The numbers we're pinned against:
| Predictor | Correct | Mispredicted | Accuracy |
|---|---|---|---|
| always_taken | 2300 | 1700 | 57.50% |
| yeh_patt | 3784 | 216 | 94.60% |
| perceptron | 3587 | 413 | 89.67% |
| hybrid | 3782 | 218 | 94.55% |
(out of 4000 branches in the fixture trace.)
These match project2's proj2sim -x exactly, with no tolerance —
all four algorithms are deterministic and no float math drifts.
The fixture's make_trace.py and README.md are checked in too, so
if the trace ever needs regenerating, the recipe is self-contained.
Running it manually¶
# Build
cmake --build --preset default --target sim
# Run with the default (yeh_patt) predictor on the regression fixture
./build/default/sim --mode predictor \
--config configs/baseline.json \
--trace tests/predictor/fixtures/proj2/branchsim.champsimtrace
Output:
[INFO] sim 0.0.1 (mode=predictor)
[INFO] predictor mode: yeh_patt (history=10 pattern=5)
[INFO] walked 8000 records (4000 branches)
==== branch predictor stats ====
predictor yeh_patt
records 8000
branches 4000 (50.00 %)
correct 3784 (94.60 %)
mispredicted 216 (5.40 %)
MPKI 27.000
Switch predictor by editing the JSON or by writing a one-line override file:
jq '.predictor.type = "perceptron"' configs/baseline.json > /tmp/p.json
./build/default/sim --mode predictor --config /tmp/p.json \
--trace tests/predictor/fixtures/proj2/branchsim.champsimtrace
Code commentary policy (this phase)¶
Defaulting to "no comments" felt wrong here — the predictor algorithms are textbook pieces a future me (or anyone landing on the GitHub repo) will want to re-read for understanding, not just to fix bugs. So this phase is the one big exception:
- Every predictor source file has a top-of-file paragraph describing the algorithm in prose, plus the canonical paper citation.
- Inside
predict()andupdate(), every logical step has a one-line comment explaining the math (// fold low-order PC bits with global history to index the perceptron table, etc.). saturating_counter.hppdocuments the wrap/clamp semantics on the class itself.- Hardcoded constants in algorithm code carry the name they have in
the original paper or in project2 (e.g.
// theta = floor(1.93*G + 14)from Jiménez 2001).
The bar was: would a reader who knows C++ but not branch prediction learn something from this comment?
Other files (config plumbing, CMake, mode dispatch, tests) follow the project's normal sparse-comment style.
What's next¶
The four predictor classes are designed so Phase 4 can drop them into
the OoO core's fetch stage essentially unchanged. The one thing that
will need to grow is the BranchPredictor interface: speculative
predictions need to be checkpointed at predict-time and either
committed or rolled back at branch resolve.

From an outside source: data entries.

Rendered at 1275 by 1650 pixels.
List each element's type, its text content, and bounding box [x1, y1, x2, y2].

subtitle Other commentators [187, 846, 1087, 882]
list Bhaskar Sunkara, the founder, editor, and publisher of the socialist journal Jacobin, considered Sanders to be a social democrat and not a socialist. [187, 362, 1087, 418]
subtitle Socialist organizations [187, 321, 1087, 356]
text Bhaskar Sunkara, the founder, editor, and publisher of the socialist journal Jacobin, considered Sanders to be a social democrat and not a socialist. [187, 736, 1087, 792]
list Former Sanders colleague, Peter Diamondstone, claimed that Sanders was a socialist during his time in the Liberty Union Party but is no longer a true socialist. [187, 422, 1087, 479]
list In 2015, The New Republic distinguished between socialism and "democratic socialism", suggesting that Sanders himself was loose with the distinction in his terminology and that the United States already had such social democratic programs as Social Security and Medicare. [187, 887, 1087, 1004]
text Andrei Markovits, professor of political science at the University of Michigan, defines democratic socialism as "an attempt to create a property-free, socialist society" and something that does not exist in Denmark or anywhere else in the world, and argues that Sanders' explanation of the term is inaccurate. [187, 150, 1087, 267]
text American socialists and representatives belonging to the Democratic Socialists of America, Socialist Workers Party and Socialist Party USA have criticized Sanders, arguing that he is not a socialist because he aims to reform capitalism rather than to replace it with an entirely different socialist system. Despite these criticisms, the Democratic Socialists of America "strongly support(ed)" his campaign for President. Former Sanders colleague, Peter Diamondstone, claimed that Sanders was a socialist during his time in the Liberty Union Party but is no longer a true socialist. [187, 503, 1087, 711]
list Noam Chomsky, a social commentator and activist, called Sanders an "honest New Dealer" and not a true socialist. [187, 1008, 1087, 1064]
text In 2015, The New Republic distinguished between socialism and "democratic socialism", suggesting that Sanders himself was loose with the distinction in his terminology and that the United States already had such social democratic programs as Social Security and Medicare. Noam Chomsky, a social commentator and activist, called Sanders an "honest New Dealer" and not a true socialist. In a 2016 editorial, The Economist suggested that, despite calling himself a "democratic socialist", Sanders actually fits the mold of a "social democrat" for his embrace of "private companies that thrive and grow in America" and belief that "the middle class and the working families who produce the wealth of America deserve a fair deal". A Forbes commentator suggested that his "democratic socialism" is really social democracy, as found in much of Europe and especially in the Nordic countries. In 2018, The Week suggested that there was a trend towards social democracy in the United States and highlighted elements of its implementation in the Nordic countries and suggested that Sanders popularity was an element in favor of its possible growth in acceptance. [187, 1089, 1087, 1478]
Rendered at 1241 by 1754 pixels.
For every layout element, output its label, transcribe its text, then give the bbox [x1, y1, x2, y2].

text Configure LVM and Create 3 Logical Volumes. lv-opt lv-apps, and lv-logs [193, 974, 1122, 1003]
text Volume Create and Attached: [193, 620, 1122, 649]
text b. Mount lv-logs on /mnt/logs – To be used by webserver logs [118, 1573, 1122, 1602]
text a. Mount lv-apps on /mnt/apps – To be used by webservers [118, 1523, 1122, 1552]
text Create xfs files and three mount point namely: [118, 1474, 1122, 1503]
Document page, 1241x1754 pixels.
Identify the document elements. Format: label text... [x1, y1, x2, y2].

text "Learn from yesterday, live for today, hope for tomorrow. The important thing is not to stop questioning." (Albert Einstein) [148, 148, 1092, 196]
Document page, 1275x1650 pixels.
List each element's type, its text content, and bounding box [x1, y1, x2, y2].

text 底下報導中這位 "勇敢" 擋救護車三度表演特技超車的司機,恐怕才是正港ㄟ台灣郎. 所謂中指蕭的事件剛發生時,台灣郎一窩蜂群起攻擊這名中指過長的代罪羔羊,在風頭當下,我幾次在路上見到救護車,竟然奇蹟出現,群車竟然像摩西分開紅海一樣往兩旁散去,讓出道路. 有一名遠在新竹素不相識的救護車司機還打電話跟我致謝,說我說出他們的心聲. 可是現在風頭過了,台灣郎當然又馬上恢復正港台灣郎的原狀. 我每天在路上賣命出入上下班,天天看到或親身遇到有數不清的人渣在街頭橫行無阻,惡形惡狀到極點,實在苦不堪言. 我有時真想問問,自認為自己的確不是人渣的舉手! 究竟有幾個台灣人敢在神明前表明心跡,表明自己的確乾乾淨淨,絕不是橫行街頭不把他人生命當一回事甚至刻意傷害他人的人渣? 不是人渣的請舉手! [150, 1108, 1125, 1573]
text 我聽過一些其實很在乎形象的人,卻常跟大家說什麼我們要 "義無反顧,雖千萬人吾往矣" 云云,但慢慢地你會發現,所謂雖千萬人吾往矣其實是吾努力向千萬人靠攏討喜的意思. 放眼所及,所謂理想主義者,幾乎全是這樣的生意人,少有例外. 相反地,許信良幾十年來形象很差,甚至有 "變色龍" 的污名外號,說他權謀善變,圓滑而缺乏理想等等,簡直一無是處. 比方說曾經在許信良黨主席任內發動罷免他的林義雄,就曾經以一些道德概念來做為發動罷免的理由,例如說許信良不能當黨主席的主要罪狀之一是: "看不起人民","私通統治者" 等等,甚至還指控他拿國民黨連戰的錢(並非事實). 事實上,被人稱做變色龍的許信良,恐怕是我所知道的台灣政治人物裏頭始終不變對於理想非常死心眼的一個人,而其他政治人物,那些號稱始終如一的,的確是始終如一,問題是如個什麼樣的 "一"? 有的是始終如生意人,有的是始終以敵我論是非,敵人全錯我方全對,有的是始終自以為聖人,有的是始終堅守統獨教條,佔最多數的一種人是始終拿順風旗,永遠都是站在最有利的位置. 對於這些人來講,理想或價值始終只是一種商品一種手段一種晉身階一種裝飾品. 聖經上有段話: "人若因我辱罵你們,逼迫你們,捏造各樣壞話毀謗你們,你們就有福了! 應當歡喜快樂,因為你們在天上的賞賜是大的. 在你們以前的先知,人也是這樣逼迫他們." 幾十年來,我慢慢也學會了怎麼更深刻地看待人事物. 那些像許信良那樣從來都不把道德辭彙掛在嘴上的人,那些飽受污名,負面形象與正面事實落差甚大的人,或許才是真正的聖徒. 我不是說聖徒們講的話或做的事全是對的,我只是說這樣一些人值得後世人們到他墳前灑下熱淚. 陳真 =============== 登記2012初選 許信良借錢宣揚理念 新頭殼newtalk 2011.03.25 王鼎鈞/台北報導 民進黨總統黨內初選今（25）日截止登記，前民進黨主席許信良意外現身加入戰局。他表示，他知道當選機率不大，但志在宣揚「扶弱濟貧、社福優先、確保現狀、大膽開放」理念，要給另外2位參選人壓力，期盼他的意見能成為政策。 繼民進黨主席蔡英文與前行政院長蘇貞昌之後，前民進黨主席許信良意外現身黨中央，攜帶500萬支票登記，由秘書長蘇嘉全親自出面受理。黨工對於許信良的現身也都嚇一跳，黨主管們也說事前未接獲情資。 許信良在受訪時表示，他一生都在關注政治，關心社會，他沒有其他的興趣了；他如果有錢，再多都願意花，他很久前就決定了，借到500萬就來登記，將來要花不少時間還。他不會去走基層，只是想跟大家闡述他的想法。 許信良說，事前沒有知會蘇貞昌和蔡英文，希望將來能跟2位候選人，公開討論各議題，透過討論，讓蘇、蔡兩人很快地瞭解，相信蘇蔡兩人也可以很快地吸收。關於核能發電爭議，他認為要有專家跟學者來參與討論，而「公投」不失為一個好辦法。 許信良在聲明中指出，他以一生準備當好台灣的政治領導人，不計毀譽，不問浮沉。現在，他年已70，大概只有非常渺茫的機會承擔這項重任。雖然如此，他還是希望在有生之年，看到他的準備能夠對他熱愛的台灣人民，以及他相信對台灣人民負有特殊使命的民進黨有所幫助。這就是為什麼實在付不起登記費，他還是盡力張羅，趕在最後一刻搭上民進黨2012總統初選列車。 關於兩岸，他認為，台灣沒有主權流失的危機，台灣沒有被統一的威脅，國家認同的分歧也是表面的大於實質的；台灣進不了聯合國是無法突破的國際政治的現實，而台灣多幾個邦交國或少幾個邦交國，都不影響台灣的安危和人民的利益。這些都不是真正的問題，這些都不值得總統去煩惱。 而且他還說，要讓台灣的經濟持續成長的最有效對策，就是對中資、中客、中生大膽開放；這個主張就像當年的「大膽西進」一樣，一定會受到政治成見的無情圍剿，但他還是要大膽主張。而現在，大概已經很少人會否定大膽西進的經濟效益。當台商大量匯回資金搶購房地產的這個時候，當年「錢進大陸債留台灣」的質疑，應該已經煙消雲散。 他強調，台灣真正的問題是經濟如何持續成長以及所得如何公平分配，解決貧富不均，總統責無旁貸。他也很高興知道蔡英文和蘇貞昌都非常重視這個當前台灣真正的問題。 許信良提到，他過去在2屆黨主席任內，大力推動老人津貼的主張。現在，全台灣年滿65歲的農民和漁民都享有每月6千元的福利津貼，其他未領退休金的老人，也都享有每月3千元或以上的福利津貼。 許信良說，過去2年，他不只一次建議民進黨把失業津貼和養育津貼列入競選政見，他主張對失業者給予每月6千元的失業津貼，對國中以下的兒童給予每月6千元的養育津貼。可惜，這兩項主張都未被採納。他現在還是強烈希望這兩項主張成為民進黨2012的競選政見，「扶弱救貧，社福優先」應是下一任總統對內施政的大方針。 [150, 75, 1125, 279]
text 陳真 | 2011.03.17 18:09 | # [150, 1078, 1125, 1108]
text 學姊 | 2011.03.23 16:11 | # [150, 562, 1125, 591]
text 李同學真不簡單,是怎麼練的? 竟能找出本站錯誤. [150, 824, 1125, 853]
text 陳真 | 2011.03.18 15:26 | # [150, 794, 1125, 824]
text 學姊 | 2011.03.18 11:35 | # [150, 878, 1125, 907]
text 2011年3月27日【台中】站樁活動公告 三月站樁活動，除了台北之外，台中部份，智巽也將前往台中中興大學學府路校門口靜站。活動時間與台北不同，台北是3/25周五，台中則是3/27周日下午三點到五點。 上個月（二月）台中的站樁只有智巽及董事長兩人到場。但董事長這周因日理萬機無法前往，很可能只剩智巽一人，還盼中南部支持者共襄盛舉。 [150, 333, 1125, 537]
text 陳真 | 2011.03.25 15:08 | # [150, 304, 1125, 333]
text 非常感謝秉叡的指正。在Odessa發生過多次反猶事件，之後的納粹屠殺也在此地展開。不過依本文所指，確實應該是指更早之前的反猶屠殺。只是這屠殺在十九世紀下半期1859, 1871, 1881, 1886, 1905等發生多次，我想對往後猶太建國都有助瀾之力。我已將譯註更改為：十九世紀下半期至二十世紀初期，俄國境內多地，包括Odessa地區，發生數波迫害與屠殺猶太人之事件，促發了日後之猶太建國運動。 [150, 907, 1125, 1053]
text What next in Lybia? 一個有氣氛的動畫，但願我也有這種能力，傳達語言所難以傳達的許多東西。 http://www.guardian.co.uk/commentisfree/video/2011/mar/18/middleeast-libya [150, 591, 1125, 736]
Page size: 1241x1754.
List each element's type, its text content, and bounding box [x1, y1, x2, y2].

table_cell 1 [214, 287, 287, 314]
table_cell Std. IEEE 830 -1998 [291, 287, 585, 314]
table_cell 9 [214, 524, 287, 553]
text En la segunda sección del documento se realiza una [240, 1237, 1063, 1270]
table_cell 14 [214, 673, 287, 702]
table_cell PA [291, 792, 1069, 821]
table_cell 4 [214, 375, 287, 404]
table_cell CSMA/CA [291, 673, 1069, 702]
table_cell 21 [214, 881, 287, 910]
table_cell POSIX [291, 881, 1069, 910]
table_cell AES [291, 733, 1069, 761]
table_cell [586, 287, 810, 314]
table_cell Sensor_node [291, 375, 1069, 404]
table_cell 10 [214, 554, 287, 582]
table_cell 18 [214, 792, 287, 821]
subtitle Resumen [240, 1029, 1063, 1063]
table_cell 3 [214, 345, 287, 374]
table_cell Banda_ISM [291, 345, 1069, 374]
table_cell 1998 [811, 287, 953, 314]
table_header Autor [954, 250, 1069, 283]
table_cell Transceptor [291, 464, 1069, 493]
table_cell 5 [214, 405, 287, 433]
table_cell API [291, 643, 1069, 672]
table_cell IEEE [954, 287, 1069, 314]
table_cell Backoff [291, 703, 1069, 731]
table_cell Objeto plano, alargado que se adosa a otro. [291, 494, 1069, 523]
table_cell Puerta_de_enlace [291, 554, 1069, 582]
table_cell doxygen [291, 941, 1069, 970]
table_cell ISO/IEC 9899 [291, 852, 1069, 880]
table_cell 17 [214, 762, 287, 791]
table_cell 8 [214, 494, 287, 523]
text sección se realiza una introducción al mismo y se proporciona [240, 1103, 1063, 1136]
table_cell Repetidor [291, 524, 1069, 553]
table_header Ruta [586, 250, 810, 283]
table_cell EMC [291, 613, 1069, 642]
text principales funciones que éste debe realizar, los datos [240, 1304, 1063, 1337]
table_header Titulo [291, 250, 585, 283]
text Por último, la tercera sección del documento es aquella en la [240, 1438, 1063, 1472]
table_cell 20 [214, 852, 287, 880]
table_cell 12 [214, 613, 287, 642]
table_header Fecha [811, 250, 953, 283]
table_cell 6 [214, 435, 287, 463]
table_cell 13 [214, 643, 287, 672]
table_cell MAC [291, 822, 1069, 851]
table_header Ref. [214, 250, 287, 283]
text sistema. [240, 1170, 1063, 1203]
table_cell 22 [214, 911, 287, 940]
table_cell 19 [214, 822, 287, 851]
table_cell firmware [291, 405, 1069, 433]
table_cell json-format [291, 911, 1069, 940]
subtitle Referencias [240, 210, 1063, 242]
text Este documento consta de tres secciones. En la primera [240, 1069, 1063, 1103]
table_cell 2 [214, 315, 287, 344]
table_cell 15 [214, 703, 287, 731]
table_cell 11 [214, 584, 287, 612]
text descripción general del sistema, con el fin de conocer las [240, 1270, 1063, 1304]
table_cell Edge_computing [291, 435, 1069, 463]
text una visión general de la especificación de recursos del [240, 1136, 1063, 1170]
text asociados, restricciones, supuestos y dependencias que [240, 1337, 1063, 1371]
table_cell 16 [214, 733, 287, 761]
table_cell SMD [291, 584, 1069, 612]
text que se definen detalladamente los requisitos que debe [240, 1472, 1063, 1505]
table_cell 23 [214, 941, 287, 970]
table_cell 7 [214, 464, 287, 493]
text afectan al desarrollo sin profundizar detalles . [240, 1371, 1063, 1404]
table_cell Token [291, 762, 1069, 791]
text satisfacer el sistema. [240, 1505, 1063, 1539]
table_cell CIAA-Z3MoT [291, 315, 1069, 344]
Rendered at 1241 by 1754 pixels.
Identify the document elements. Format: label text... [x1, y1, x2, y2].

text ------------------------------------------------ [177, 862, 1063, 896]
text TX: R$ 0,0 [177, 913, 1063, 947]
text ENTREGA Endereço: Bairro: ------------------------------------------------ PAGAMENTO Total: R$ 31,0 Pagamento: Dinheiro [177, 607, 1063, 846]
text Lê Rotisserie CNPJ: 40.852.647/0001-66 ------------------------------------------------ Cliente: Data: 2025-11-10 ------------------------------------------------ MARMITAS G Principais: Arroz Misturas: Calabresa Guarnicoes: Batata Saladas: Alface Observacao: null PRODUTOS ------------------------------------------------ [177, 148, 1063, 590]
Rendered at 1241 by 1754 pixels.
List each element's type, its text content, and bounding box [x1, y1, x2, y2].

The plan is to add
something like:
virtual Checkpoint predict_speculative(const Branch&) = 0;
virtual void resolve(Checkpoint, bool actual) = 0;
without breaking the v1 predict() / update() calls — Phase 4 will
get the heavier API; --mode predictor keeps using the simpler one.
Until then, --mode predictor is the second canonical regression
target alongside --mode cache. Phase 4 changes that touch shared
plumbing get cross-checked against both modes.